We are not good at living the typical American schedule so we aren't going to live the typical American schedule. Our kids don't do very well on that schedule either. When you break it down to its very basic roots, our kids don't even function very well on a public school schedule. They get up early and run out the door then come home late and cranky, facing an hour (at least) of homework, dinner, maybe reading time and then bed. We haven't even done ANY sports this year at all because we just haven't had TIME.

So we're throwing out public school for good. We just can't do it. And that is fine. We've had a great school to work with this year and great teachers, but for a number of reasons, it just isn't the kind of childhood we want for our kids.

My goal for my home is to live a SIMPLE LIFE. I want those four things for my kids. Church, Quality Education, Friends and time to rest and play and just discover who they want to be when they grow up. We live by 14 acres of beautiful wild forest, my kids should have time to explore it and dream and just breath. As it is now, they don't.

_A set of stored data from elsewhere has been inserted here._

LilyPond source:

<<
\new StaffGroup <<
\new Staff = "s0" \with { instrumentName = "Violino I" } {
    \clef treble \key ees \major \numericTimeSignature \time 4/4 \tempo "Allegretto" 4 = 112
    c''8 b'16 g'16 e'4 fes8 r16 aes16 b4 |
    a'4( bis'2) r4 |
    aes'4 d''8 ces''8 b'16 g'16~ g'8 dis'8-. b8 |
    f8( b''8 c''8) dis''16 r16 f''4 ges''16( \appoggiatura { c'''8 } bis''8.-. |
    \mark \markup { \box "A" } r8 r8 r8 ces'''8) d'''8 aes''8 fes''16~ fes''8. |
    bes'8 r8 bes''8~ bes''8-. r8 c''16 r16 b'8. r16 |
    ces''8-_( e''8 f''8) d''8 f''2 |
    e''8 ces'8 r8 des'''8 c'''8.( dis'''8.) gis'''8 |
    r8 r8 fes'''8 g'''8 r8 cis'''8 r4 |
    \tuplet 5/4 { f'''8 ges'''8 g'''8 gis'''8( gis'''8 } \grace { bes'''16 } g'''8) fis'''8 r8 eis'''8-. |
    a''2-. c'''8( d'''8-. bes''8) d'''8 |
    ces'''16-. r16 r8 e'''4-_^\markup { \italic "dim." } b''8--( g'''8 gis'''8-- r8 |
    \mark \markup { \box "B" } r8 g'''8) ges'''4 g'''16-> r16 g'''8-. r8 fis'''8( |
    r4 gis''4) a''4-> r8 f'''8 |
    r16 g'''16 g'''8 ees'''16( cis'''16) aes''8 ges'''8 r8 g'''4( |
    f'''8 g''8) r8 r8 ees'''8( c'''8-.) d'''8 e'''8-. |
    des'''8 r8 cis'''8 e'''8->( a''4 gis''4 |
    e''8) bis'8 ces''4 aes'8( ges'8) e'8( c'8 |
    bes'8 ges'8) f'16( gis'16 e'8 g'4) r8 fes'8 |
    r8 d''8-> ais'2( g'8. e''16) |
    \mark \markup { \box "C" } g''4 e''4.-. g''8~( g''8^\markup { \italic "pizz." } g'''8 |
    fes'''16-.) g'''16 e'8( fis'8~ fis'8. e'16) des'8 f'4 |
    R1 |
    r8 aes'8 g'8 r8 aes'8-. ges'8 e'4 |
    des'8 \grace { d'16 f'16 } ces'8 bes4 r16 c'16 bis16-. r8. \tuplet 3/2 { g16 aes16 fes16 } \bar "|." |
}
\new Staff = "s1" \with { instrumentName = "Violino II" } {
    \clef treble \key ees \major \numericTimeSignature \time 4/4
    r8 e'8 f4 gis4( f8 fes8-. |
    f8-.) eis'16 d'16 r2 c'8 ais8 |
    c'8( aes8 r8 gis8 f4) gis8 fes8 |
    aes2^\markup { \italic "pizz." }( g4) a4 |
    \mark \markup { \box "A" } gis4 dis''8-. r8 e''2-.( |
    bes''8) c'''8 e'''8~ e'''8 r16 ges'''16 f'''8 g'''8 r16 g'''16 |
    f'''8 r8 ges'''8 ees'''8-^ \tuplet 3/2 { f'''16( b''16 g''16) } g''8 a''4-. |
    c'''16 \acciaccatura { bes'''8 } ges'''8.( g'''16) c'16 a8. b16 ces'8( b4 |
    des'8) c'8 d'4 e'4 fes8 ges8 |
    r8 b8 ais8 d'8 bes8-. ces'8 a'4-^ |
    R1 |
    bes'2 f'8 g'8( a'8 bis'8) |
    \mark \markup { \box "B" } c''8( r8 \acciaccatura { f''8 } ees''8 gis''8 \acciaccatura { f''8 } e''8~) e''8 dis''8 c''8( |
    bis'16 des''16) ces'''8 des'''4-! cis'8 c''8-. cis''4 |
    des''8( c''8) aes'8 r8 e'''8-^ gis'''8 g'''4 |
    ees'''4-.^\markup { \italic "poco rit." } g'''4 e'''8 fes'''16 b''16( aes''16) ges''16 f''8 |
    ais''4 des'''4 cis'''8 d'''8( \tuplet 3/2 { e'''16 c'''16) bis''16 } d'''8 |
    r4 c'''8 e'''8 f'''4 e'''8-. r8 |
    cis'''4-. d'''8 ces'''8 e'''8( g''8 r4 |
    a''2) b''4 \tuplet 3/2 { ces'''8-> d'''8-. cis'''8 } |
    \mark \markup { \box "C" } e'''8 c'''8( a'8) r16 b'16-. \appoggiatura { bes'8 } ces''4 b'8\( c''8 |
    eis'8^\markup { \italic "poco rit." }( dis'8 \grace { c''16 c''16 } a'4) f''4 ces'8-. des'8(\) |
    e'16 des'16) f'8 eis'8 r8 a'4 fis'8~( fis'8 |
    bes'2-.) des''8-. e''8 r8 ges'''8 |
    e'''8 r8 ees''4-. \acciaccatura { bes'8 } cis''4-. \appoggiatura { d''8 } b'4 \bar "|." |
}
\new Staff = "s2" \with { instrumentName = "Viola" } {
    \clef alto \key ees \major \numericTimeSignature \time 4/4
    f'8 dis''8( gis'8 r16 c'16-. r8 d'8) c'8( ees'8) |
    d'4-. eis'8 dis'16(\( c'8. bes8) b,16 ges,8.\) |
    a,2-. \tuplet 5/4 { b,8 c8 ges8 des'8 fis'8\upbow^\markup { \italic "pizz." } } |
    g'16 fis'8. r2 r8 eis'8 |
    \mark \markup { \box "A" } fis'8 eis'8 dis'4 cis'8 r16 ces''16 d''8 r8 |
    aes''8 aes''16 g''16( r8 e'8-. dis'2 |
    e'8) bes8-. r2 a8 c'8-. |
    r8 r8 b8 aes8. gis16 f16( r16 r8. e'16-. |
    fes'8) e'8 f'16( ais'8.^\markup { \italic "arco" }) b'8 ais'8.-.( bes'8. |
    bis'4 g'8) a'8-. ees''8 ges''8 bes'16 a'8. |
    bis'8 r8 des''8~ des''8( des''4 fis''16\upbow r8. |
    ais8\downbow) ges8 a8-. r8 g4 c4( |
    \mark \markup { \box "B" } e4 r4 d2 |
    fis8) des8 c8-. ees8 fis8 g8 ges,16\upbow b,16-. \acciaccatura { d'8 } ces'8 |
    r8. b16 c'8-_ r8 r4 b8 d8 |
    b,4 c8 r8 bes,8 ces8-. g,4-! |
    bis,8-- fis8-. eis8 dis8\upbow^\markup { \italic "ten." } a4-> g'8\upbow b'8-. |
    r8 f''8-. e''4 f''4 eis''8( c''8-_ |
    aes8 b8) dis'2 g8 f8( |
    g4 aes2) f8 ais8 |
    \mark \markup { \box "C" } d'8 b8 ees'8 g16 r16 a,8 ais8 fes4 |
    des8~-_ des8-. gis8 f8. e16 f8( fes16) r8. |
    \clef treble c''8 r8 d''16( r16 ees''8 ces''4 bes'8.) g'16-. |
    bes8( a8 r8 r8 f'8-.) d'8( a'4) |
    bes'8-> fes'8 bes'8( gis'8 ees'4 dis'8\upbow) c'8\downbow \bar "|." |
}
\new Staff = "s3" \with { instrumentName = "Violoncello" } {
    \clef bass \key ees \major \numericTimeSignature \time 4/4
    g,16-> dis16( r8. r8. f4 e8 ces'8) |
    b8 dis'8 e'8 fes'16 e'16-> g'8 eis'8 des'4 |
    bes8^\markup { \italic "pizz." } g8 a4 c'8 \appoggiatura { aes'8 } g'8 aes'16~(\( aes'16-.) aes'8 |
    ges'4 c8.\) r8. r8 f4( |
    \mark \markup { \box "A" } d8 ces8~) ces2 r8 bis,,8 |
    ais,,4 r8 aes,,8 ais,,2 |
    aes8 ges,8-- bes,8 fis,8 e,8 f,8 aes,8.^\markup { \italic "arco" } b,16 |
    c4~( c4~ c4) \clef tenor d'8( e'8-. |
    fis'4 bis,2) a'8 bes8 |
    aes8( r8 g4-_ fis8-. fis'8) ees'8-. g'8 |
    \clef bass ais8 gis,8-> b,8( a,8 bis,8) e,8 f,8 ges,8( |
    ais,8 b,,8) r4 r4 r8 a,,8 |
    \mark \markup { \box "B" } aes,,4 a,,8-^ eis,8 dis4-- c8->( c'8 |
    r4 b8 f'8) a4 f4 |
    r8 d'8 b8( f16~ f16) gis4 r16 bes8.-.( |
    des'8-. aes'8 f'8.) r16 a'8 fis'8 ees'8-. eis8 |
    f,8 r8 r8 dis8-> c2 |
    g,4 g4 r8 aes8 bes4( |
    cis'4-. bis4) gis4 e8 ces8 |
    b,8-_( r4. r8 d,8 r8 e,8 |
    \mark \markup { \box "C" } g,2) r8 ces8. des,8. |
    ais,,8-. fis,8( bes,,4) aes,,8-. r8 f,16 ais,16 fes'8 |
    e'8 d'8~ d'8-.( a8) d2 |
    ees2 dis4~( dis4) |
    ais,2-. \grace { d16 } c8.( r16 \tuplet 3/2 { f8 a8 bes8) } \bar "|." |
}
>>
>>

Along with that I've simplified the way we eat, the way we spend our money, the expectations I have for my kids in general. My kids aren't out of school yet, but I've tried to implement this theory into everything else that we do. We explained most of it to the kids on their level and things around here are feeling much less constricted. There are plenty of things I need to work on as a person and especially as a mother, but for the most part this feels good. GOOD!

I feel GOOD about what I'm doing! And it feels so GOOD to feel GOOD! Like I'm finally getting something right!

In the past I've felt selfconscious doing anything off the beaten path. That didn't ever stop me, but it didn't feel good either. Not like I feel now. Maybe it's because I'm older and I care less about what other people think and say to me. Maybe it's because my nieces and nephews are getting married and having babies all over the place and I have this real sense of just how short childhood really is. These babies won't be with me much longer. My oldest is turning 10 in a couple of weeks and that means he's a full year into the downward slide right out of our home. There are rocky years ahead for him. It's rocky as a preteen and teen in this life as it is without throwing autism on top of it all.

So that's it. I'm trying to readjust my life so that it serves my children a rich but simple childhood they can look back on and feel GOOD about. Luckily I have an amazing husband who is on the same track as I am and who works hard so I can home school these sweet kids and take them to co-ops and field trips. We have the makings for a perfect storm and I can't wait to make kites!